The answer must be an exact copy of the lines from the one containing "top=317, right=31, bottom=367)" through the final line of the material, both included, and nothing else.

> **Records supplied**:
↓

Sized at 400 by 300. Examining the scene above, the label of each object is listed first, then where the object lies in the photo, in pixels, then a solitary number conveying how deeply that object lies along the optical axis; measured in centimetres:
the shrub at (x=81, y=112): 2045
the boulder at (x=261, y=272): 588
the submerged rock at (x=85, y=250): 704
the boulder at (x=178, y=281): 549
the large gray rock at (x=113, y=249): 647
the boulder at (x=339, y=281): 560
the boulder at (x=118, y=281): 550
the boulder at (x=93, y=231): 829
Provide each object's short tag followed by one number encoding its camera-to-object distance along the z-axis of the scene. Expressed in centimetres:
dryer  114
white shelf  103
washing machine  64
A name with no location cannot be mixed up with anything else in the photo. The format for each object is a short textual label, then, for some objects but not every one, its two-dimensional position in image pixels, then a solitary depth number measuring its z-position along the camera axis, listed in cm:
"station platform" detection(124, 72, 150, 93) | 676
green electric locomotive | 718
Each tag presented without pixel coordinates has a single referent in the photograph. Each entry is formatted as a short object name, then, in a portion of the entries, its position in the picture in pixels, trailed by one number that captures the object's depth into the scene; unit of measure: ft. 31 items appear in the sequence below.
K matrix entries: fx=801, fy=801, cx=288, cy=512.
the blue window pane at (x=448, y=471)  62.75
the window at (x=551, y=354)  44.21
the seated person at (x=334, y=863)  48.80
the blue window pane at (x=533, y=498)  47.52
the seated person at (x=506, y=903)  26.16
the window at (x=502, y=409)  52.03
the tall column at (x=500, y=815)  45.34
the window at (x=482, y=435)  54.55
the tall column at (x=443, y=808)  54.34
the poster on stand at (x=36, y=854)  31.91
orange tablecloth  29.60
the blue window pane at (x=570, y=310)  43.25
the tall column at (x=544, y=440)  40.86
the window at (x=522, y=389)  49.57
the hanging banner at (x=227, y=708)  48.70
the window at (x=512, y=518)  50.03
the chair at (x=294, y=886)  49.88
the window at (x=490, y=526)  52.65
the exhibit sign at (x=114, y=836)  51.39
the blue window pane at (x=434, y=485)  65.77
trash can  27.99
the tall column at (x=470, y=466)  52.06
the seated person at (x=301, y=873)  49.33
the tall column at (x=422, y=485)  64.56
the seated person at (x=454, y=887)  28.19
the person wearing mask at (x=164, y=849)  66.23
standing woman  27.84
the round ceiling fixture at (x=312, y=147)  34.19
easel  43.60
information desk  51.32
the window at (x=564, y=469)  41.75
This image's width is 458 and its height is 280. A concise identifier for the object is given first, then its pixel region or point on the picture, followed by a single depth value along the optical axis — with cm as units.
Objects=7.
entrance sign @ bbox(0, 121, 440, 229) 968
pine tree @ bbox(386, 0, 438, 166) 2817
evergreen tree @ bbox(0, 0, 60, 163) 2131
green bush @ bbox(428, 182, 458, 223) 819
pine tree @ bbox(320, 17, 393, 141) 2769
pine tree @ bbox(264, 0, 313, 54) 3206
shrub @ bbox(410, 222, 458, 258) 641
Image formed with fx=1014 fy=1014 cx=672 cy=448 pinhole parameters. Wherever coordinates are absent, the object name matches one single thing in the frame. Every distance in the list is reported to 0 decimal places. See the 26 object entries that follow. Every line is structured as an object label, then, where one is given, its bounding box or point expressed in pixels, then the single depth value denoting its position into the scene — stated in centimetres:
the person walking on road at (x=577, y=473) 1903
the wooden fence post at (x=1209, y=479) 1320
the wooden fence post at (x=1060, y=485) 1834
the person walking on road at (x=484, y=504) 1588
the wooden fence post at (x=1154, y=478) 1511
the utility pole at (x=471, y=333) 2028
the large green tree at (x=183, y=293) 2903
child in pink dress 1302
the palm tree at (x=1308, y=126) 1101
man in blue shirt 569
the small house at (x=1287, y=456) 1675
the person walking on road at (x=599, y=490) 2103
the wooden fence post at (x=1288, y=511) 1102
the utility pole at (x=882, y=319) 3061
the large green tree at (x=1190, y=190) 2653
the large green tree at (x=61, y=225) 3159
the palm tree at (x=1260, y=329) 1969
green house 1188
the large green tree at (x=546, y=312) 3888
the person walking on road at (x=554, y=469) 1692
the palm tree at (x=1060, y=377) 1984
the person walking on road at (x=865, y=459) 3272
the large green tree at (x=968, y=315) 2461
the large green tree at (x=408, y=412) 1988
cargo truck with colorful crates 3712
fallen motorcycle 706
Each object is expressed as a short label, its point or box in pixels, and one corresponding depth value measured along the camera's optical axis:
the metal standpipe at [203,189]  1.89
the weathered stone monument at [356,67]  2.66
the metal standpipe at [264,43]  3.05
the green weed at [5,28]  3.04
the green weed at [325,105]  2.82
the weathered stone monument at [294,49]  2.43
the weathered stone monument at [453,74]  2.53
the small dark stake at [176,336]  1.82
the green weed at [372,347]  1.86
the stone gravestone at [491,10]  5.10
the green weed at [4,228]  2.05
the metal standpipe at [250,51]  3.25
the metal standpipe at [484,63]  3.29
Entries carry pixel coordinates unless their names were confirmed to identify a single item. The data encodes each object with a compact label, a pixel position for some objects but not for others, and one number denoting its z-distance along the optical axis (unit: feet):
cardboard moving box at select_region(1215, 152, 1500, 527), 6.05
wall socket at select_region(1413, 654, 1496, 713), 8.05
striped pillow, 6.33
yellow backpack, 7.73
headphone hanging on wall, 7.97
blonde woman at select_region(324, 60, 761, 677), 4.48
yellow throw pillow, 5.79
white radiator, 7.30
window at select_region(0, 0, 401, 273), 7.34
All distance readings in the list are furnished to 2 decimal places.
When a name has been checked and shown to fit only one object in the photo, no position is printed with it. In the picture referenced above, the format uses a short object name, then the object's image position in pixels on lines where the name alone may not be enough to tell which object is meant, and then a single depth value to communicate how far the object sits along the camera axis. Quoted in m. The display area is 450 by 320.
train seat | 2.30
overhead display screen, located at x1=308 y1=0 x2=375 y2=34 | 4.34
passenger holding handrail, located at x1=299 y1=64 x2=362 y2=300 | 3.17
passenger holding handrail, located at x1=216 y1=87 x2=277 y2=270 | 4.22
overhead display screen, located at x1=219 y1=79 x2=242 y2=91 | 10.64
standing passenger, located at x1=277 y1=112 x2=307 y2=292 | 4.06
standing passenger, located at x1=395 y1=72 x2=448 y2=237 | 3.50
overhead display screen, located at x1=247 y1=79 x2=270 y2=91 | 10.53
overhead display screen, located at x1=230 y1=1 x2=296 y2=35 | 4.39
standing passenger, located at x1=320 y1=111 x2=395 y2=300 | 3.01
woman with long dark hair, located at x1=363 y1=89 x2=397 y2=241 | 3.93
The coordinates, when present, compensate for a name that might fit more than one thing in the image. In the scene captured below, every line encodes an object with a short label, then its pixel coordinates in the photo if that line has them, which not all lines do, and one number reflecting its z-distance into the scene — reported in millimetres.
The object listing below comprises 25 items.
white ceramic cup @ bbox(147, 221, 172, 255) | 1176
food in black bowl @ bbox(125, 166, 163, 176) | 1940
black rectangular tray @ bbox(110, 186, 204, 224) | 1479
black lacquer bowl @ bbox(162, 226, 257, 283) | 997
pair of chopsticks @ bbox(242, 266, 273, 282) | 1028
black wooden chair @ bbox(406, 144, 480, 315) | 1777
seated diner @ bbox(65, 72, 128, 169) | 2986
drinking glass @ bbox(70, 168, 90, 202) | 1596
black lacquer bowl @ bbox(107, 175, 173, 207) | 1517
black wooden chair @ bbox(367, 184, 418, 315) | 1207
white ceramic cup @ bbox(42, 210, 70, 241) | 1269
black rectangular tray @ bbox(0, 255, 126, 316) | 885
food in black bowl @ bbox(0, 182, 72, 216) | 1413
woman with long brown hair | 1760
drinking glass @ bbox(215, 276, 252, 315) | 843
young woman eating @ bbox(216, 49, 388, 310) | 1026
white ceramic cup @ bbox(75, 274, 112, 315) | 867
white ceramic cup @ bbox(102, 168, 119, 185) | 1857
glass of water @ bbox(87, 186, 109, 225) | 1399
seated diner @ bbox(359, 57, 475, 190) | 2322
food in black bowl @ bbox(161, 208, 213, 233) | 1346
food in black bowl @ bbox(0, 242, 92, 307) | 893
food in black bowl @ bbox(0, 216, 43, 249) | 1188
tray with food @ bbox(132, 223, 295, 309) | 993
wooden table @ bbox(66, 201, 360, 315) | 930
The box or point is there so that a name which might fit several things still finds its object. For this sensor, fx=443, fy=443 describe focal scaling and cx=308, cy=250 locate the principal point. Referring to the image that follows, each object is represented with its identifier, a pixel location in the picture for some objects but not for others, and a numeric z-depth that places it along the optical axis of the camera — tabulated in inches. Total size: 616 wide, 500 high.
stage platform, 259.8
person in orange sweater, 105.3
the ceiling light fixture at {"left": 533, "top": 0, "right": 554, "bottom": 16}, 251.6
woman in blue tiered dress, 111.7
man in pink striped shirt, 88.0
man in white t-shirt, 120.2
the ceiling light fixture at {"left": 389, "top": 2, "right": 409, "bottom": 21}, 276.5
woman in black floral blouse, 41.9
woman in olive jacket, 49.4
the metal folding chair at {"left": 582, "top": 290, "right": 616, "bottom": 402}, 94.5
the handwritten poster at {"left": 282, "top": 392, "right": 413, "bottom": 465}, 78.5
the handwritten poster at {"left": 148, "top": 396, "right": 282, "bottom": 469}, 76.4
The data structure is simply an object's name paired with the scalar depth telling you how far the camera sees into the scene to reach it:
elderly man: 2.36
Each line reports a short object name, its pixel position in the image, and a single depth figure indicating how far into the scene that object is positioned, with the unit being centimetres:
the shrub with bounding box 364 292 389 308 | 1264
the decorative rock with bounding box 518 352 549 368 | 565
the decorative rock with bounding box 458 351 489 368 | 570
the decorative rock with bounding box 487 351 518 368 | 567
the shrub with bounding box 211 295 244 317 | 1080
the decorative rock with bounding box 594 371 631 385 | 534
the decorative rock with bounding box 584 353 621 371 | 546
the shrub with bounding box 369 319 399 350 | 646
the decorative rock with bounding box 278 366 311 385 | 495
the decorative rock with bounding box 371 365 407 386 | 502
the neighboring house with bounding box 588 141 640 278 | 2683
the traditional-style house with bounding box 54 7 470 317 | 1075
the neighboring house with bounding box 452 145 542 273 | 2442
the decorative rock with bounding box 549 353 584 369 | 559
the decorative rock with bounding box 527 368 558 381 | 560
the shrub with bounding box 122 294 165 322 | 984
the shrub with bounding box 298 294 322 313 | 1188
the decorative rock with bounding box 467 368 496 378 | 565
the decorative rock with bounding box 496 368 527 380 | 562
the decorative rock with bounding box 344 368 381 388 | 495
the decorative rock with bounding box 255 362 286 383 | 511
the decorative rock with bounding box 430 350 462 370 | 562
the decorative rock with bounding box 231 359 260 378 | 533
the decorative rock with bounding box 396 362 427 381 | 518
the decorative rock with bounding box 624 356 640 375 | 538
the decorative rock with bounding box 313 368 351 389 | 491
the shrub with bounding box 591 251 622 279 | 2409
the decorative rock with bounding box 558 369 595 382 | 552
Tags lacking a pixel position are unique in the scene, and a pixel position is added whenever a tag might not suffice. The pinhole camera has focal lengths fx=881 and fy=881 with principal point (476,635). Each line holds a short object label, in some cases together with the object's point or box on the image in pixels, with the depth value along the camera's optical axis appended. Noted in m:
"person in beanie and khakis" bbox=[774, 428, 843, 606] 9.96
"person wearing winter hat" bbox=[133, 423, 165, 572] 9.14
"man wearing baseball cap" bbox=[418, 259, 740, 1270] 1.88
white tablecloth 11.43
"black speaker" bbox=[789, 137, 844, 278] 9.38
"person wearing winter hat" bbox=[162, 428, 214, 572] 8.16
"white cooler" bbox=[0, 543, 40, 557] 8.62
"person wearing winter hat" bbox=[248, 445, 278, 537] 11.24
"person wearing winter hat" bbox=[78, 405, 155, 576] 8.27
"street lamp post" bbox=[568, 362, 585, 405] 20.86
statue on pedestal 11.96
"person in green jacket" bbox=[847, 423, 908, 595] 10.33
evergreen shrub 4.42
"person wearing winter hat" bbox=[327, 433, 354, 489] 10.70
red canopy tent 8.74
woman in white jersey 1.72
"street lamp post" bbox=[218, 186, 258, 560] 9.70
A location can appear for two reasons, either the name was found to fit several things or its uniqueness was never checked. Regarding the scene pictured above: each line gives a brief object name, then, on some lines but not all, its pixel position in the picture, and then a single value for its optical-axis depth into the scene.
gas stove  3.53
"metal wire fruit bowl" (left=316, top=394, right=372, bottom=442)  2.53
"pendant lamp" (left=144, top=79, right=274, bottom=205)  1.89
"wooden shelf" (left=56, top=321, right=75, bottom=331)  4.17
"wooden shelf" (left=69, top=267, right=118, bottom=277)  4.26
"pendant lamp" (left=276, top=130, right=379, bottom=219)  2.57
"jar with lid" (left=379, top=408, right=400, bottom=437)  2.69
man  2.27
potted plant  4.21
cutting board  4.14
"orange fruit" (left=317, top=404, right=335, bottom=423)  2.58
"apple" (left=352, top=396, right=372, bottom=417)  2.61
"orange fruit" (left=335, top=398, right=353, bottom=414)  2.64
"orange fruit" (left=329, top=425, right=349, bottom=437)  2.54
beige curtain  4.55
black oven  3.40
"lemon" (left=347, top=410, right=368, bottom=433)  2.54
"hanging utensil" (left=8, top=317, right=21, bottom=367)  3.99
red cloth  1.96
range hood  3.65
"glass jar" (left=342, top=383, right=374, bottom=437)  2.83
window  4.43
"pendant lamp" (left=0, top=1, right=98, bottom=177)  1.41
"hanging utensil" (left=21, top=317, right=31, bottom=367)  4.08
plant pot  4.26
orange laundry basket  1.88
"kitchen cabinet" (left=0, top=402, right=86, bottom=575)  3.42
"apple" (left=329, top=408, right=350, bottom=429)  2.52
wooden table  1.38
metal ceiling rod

↑

> **Task solution**:
"hanging utensil" (left=21, top=317, right=31, bottom=367)  4.08
plant pot  4.26
orange laundry basket  1.88
"kitchen cabinet" (left=0, top=402, right=86, bottom=575)  3.42
"apple" (left=329, top=408, right=350, bottom=429)  2.52
wooden table  1.38
metal ceiling rod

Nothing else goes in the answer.